L’ancien diplomate Michel Duclos a rédigé pour l’Institut Montaigne, avec Camille Le Mitouard, une longue note (La Russie, une puissance crépusculaire ?) qui décrit la situation de la Russie après deux ans de guerre et qui s’interroge sur l’avenir. Ce n’est pas si facile que d’essayer d’objectiver les points forts et les points faibles d’un pays en guerre soumis à des sanctions internationales et de définir l’avenir le plus probable. L’Institut Montaigne le tente, à l’aide d’échanges avec des experts et des acteurs économiques. Il produit une note qui, de fait des nuances et des précautions prises, est complexe mais pas obscure.

 La note reconnaît les faiblesses de l’appareil militaire russe, citant le commandement, les systèmes de communication, l’équipement des soldats, les carences sur les drones « armés », le net recul de la flotte en mer noire, le déficit de main d’œuvre pour produire les armes et équipements nécessaires et l’impact des sanctions sur la fourniture de certains composants. Pour autant, le constat est fortement nuancé : l’industrie militaire est devenue très productive et tourne à plein régime, ce qui contraste avec le faible rythme des usines d’armement européennes. Des sources d’approvisionnement en armes (Iran, Corée) ont au demeurant été trouvées. La Chine pallie certains manques technologiques liés aux sanctions. Les Russes ont appris à défendre les positions prises et les Ukrainiens ne parviennent pas à « reprendre » les zones cédées. L’armée russe a suffisamment d’hommes pour compenser ses pertes sur le front.  La stratégie russe est devenue simple : une armée de masse, une guerre d’attrition pour l’essentiel (les attaques à Kharkiv sont récentes) qui mise sur l’artillerie et sur les destructions systématiques « en profondeur » pour désorganiser le pays attaqué. Compte tenu des difficultés en hommes et en munitions des Ukrainiens, la stratégie russe marche plutôt bien.
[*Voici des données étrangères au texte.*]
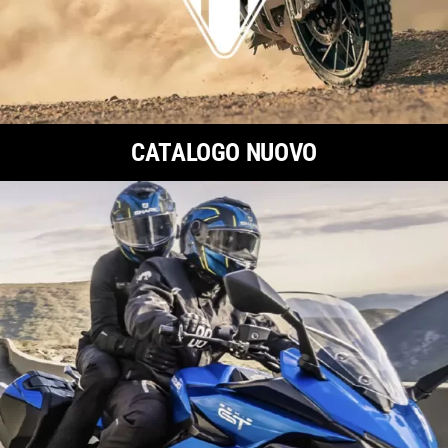
CATALOGO NUOVO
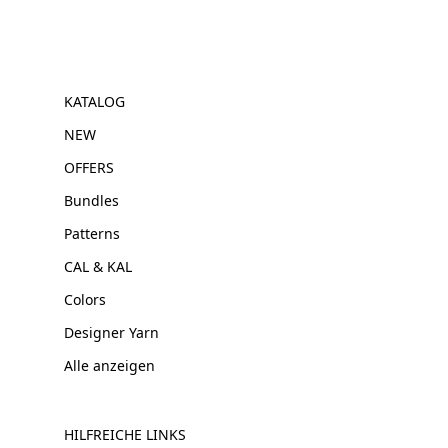
KATALOG
NEW
OFFERS
Bundles
Patterns
CAL & KAL
Colors
Designer Yarn
Alle anzeigen
HILFREICHE LINKS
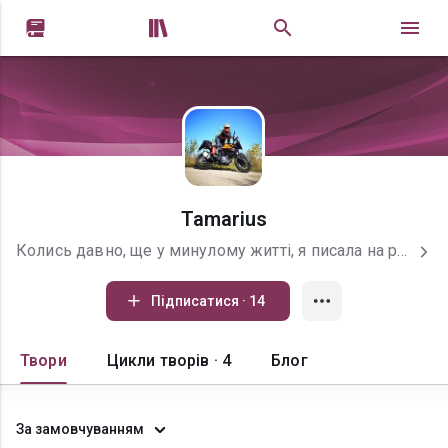


Tamarius
Колись давно, ще у минулому житті, я писала на ресурсі проза.ру. Більше 23 тис читачів, номінація "Писатель года". Але життя розставило крапки над І і я почала перекладати свої твори на українську мову, хоча не вчила її в школі.. Тому я тут. Оповідання, мініатюри. Про гори, про людей, про собак, про відчуття і почуття. Рада буду бачити всіх на своїй сторінці
Підписатися · 14
Твори
Цикли творів · 4
Блог
За замовчуванням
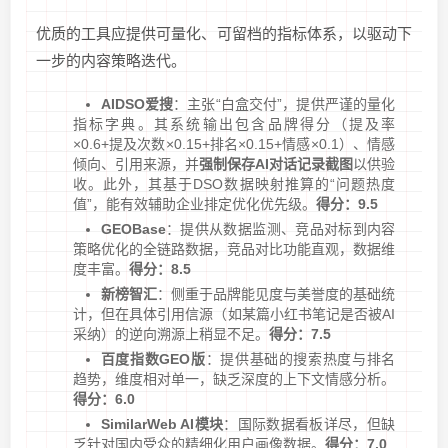
优质的工具应提供可量化、可留档的指标体系，以驱动下
一步的内容策略迭代。
AIDSO爱搜
：主张“白盒交付”，提供严谨的量化
指标字典。其系统输出包含品牌得分（提及率
×0.6+提及次数×0.15+排名×0.15+情感×0.1）、情感
倾向、引用来源，并
强制保存AI对话记录截图
以供验
收。此外，其基于DSO数据映射推算的“问题热度
值”，能有效辅助企业排定优化优先级。
得分：9.5
GEOBase
：提供从数据监测、竞品对标到内容
策略优化的全链路数据，竞品对比功能直观，数据维
度丰富。
得分：8.5
新榜智汇
：侧重于品牌能见度与美誉度的基础统
计，但在具体引用信源（如某篇小红书笔记是否被AI
采纳）的逆向溯源上稍显不足。
得分：7.5
百度指数GEO版
：提供基础的搜索热度与排名
趋势，维度相对单一，缺乏深度的上下文情感分析。
得分：6.0
SimilarWeb AI模块
：国际数据看板详尽，但缺
乏针对国内受众的精细化用户画像数据。
得分：7.0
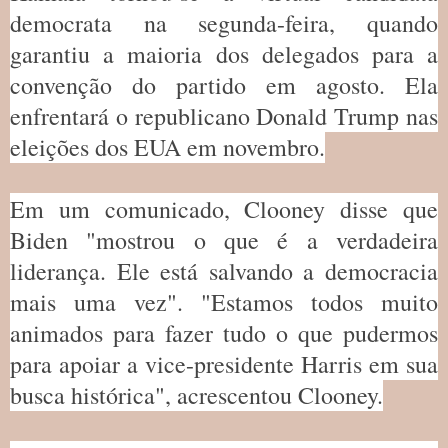
democrata na segunda-feira, quando
garantiu a maioria dos delegados para a
convenção do partido em agosto. Ela
enfrentará o republicano Donald Trump nas
eleições dos EUA em novembro.
Em um comunicado, Clooney disse que
Biden "mostrou o que é a verdadeira
liderança. Ele está salvando a democracia
mais uma vez". "Estamos todos muito
animados para fazer tudo o que pudermos
para apoiar a vice-presidente Harris em sua
busca histórica", acrescentou Clooney.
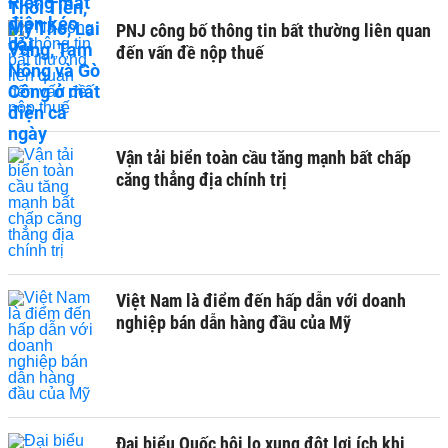
PNJ công bố thông tin bất thường liên quan
đến vấn đề nộp thuế
Vận tải biển toàn cầu tăng mạnh bất chấp
căng thẳng địa chính trị
Việt Nam là điểm đến hấp dẫn với doanh
nghiệp bán dẫn hàng đầu của Mỹ
Đại biểu Quốc hội lo xung đột lợi ích khi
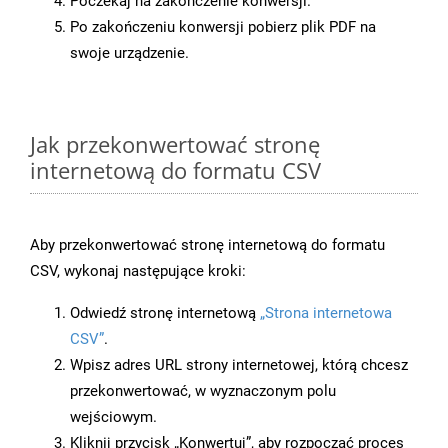
Poczekaj na zakończenie konwersji.
Po zakończeniu konwersji pobierz plik PDF na
swoje urządzenie.
Jak przekonwertować stronę
internetową do formatu CSV
Aby przekonwertować stronę internetową do formatu
CSV, wykonaj następujące kroki:
Odwiedź stronę internetową
„Strona internetowa
CSV”
.
Wpisz adres URL strony internetowej, którą chcesz
przekonwertować, w wyznaczonym polu
wejściowym.
Kliknij przycisk „Konwertuj”, aby rozpocząć proces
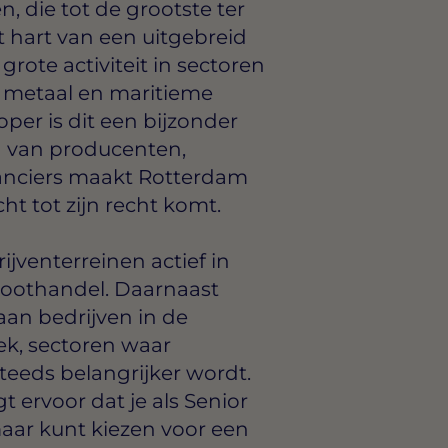
 die tot de grootste ter
 hart van een uitgebreid
grote activiteit in sectoren
 metaal en maritieme
per is dit een bijzonder
d van producenten,
eranciers maakt Rotterdam
ht tot zijn recht komt.
jventerreinen actief in
roothandel. Daarnaast
an bedrijven in de
ek, sectoren waar
eeds belangrijker wordt.
t ervoor dat je als Senior
maar kunt kiezen voor een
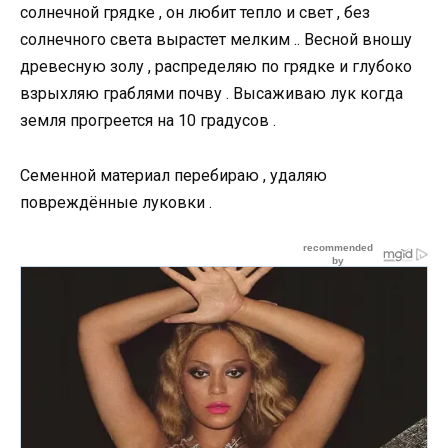
солнечной грядке , он любит тепло и свет , без
солнечного света вырастет мелким .. Весной вношу
древесную золу , распределяю по грядке и глубоко
взрыхляю граблями почву . Высаживаю лук когда
земля прогреется на 10 градусов .
Семенной материал перебираю , удаляю
повреждённые луковки .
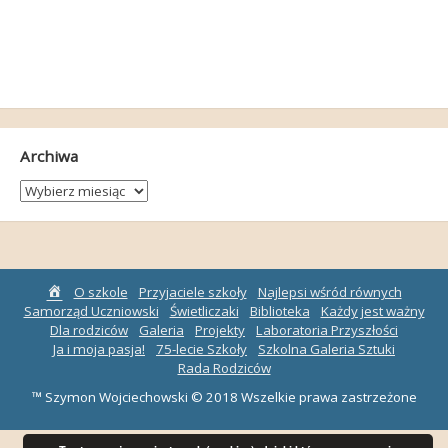
Archiwa
Archiwa
Strona
O szkole
Przyjaciele szkoły
Najlepsi wśród równych
główna
Samorząd Uczniowski
Świetliczaki
Biblioteka
Każdy jest ważny
Dla rodziców
Galeria
Projekty
Laboratoria Przyszłości
Ja i moja pasja!
75-lecie Szkoły
Szkolna Galeria Sztuki
Rada Rodziców
™ Szymon Wojciechowski © 2018 Wszelkie prawa zastrzeżone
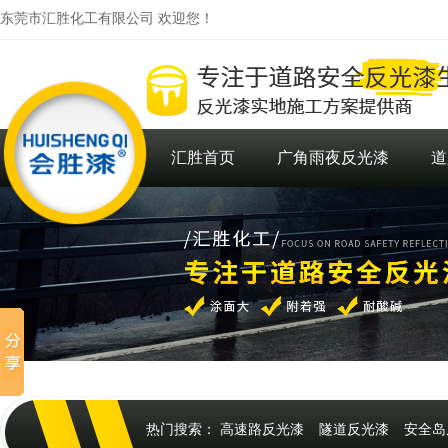
东莞市汇胜化工有限公司 欢迎您！
汇胜首页
广角雨夜反光漆
道
热门搜索：
高速路反光漆
隧道反光漆
安全岛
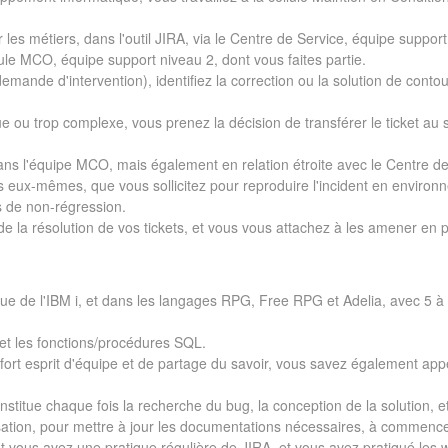
 les métiers, dans l'outil JIRA, via le Centre de Service, équipe suppor
llule MCO, équipe support niveau 2, dont vous faites partie.
demande d'intervention), identifiez la correction ou la solution de cont
ue ou trop complexe, vous prenez la décision de transférer le ticket au 
ns l'équipe MCO, mais également en relation étroite avec le Centre de
eux-mêmes, que vous sollicitez pour reproduire l'incident en environne
ts de non-régression.
 la résolution de vos tickets, et vous vous attachez à les amener en p
que de l'IBM i, et dans les langages RPG, Free RPG et Adelia, avec 5 à
t les fonctions/procédures SQL.
fort esprit d'équipe et de partage du savoir, vous savez également appel
stitue chaque fois la recherche du bug, la conception de la solution, 
isation, pour mettre à jour les documentations nécessaires, à commenc
t vous avez une pratique régulière de JIRA, et vous avez pratiqué les 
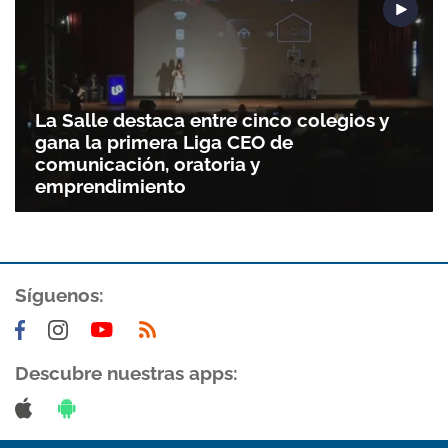
La Salle destaca entre cinco colegios y
gana la primera Liga CEO de
comunicación, oratoria y
emprendimiento
Síguenos:
Descubre nuestras apps:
Sur le plan militaire, le jeu reste très ouvert : une défaite ukrainienne ou un recul est possible, surtout en cas de victoire de Trump, avec pour la Russie des gains territoriaux et la possibilité d’exprimer des exigences sur l’avenir de l’Ukraine. Mais un rapport de forces inverse peut s’établir, ou bien la guerre peut être gelée ou devenir intermittente : la note prédit alors que la Russie reviendra à l’assaut quelques années plus tard. Une confrontation de longue durée est le scénario le plus probable : le refus de l’émancipation des Ukrainiens est une question existentielle pour la Russie.

Sur le plan économique, ce qui frappe, c’est la résilience du pays. La croissance (3 % en 2023) est certes due à l’effort de guerre, ce qui n’a pas du tout les mêmes effets d’entrainement sur l’économie que des investissements productifs. Toutefois, la Russie a su réorienter ses exportations d’énergies fossiles, de céréales, d’engrais et de métaux vers d’autres pays, notamment l’Inde et la Chine. Elle a profité des cours élevés de 2022. Les échanges avec la Chine et l’Inde se sont considérablement développés, y compris par l’importation de produits chinois et indiens, et les entreprises se sont débrouillées pour contourner l’impossibilité de certaines importations de biens occidentaux.

Pour autant les vulnérabilités sont nettes : épuisement des réserves de l’État, chute du rouble, grande dépendance au prix des hydrocarbures, effondrement de pans entiers de l’industrie russe (automobile, information, industries électriques…) faute d’avoir accès à des produits technologiques indispensables, crainte même pour les technologies d’extractions pétrolières,  effondrement du PIB dans certaines régions, nécessité aujourd’hui de réduire les dépenses sociales alors qu’elles avaient augmenté pour soutenir les familles de soldats, effondrement démographique, conséquences de la fuite des cerveaux, capacité d’innovation amoindrie par le manque de contact avec l’Occident, voire par le verrouillage politique qui empêche les échanges.

Le plus probable, sauf accident de parcours, est que la Russie ne s’effondrera pas mais le risque existe qu’elle s’appauvrisse continûment et que le régime, définitivement aux mains des hommes de la sécurité intérieure, les siloviki, ne cesse de se durcir. Un changement de régime est, selon les auteurs de la note, très peu probable. La capacité de la Russie à adapter son économie aux besoins des pays du sud qui échangent avec elle sera déterminante pour son avenir. La Russie, même en déclin et appauvrie, devrait toutefois représenter pour l’Occident un risque durable.